The entries below must be copied exactly as they are.

- [Task inputs]:
_ _ _ _

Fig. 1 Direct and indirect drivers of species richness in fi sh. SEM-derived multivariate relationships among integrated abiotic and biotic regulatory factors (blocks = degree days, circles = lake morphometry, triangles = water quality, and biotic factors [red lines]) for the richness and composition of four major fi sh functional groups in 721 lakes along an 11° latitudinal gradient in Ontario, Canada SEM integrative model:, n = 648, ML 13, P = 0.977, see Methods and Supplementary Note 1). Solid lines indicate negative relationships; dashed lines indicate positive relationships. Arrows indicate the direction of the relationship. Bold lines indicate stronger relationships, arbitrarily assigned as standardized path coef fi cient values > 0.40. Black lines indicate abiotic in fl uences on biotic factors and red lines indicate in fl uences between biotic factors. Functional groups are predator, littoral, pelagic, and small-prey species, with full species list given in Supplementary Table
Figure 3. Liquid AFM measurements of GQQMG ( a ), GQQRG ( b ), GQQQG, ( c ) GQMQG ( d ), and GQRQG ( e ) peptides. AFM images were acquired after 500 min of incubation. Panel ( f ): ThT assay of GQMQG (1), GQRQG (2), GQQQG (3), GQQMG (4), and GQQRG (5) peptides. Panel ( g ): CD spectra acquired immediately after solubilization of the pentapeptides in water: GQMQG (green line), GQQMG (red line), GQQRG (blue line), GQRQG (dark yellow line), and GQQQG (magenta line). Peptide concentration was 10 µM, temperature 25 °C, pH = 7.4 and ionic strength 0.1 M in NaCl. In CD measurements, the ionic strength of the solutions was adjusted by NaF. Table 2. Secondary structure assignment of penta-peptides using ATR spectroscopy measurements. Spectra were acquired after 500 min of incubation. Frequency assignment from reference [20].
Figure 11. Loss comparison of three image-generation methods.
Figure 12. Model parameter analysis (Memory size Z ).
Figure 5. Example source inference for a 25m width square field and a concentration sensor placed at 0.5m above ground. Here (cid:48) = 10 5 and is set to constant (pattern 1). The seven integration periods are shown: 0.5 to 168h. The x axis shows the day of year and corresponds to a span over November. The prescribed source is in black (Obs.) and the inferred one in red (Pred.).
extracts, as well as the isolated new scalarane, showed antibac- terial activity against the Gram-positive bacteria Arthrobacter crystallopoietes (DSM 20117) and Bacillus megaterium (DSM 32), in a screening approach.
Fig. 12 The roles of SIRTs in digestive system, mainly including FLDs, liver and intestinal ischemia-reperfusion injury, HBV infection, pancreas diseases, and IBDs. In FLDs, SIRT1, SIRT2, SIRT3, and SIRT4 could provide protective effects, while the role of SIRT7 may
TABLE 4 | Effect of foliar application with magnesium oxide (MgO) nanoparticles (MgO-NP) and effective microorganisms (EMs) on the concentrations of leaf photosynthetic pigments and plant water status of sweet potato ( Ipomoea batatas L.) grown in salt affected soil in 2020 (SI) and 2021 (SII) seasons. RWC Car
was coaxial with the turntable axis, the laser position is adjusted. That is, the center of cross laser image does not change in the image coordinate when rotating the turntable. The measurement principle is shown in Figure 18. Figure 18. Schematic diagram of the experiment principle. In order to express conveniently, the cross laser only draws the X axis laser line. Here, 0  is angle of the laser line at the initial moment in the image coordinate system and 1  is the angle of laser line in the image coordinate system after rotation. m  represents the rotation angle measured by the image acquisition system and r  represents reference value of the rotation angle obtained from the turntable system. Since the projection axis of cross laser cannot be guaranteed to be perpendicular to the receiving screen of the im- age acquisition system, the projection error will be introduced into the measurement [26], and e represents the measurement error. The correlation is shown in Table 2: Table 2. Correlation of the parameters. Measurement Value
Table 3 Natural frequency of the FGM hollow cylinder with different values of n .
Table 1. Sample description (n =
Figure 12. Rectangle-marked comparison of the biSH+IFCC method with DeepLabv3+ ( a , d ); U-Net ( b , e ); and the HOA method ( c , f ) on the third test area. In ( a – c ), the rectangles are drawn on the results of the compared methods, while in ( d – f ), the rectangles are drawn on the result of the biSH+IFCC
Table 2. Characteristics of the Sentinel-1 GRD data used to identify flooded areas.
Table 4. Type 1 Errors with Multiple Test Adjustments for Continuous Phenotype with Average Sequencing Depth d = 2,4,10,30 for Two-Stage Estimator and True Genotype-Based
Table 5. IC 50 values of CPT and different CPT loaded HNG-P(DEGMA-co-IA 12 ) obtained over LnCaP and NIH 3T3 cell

_ _ _ _

- [Solved exercise]:
Fig. 1 Direct and indirect drivers of species richness in fi sh. SEM-derived multivariate relationships among integrated abiotic and biotic regulatory factors (blocks = degree days, circles = lake morphometry, triangles = water quality, and biotic factors [red lines]) for the richness and composition of four major fi sh functional groups in 721 lakes along an 11° latitudinal gradient in Ontario, Canada SEM integrative model:, n = 648, ML 13, P = 0.977, see Methods and Supplementary Note 1). Solid lines indicate negative relationships; dashed lines indicate positive relationships. Arrows indicate the direction of the relationship. Bold lines indicate stronger relationships, arbitrarily assigned as standardized path coef fi cient values > 0.40. Black lines indicate abiotic in fl uences on biotic factors and red lines indicate in fl uences between biotic factors. Functional groups are predator, littoral, pelagic, and small-prey species, with full species list given in Supplementary Table
Figure 3. Liquid AFM measurements of GQQMG ( a ), GQQRG ( b ), GQQQG, ( c ) GQMQG ( d ), and GQRQG ( e ) peptides. AFM images were acquired after 500 min of incubation. Panel ( f ): ThT assay of GQMQG (1), GQRQG (2), GQQQG (3), GQQMG (4), and GQQRG (5) peptides. Panel ( g ): CD spectra acquired immediately after solubilization of the pentapeptides in water: GQMQG (green line), GQQMG (red line), GQQRG (blue line), GQRQG (dark yellow line), and GQQQG (magenta line). Peptide concentration was 10 µM, temperature 25 °C, pH = 7.4 and ionic strength 0.1 M in NaCl. In CD measurements, the ionic strength of the solutions was adjusted by NaF. Table 2. Secondary structure assignment of penta-peptides using ATR spectroscopy measurements. Spectra were acquired after 500 min of incubation. Frequency assignment from reference [20].
Figure 11. Loss comparison of three image-generation methods.
Figure 12. Model parameter analysis (Memory size Z ).
Figure 5. Example source inference for a 25m width square field and a concentration sensor placed at 0.5m above ground. Here (cid:48) = 10 5 and is set to constant (pattern 1). The seven integration periods are shown: 0.5 to 168h. The x axis shows the day of year and corresponds to a span over November. The prescribed source is in black (Obs.) and the inferred one in red (Pred.).
extracts, as well as the isolated new scalarane, showed antibac- terial activity against the Gram-positive bacteria Arthrobacter crystallopoietes (DSM 20117) and Bacillus megaterium (DSM 32), in a screening approach.
Fig. 12 The roles of SIRTs in digestive system, mainly including FLDs, liver and intestinal ischemia-reperfusion injury, HBV infection, pancreas diseases, and IBDs. In FLDs, SIRT1, SIRT2, SIRT3, and SIRT4 could provide protective effects, while the role of SIRT7 may
TABLE 4 | Effect of foliar application with magnesium oxide (MgO) nanoparticles (MgO-NP) and effective microorganisms (EMs) on the concentrations of leaf photosynthetic pigments and plant water status of sweet potato ( Ipomoea batatas L.) grown in salt affected soil in 2020 (SI) and 2021 (SII) seasons. RWC Car
was coaxial with the turntable axis, the laser position is adjusted. That is, the center of cross laser image does not change in the image coordinate when rotating the turntable. The measurement principle is shown in Figure 18. Figure 18. Schematic diagram of the experiment principle. In order to express conveniently, the cross laser only draws the X axis laser line. Here, 0  is angle of the laser line at the initial moment in the image coordinate system and 1  is the angle of laser line in the image coordinate system after rotation. m  represents the rotation angle measured by the image acquisition system and r  represents reference value of the rotation angle obtained from the turntable system. Since the projection axis of cross laser cannot be guaranteed to be perpendicular to the receiving screen of the im- age acquisition system, the projection error will be introduced into the measurement [26], and e represents the measurement error. The correlation is shown in Table 2: Table 2. Correlation of the parameters. Measurement Value
Table 3 Natural frequency of the FGM hollow cylinder with different values of n .
Table 1. Sample description (n =
Figure 12. Rectangle-marked comparison of the biSH+IFCC method with DeepLabv3+ ( a , d ); U-Net ( b , e ); and the HOA method ( c , f ) on the third test area. In ( a – c ), the rectangles are drawn on the results of the compared methods, while in ( d – f ), the rectangles are drawn on the result of the biSH+IFCC
Table 2. Characteristics of the Sentinel-1 GRD data used to identify flooded areas.
Table 4. Type 1 Errors with Multiple Test Adjustments for Continuous Phenotype with Average Sequencing Depth d = 2,4,10,30 for Two-Stage Estimator and True Genotype-Based
Table 5. IC 50 values of CPT and different CPT loaded HNG-P(DEGMA-co-IA 12 ) obtained over LnCaP and NIH 3T3 cell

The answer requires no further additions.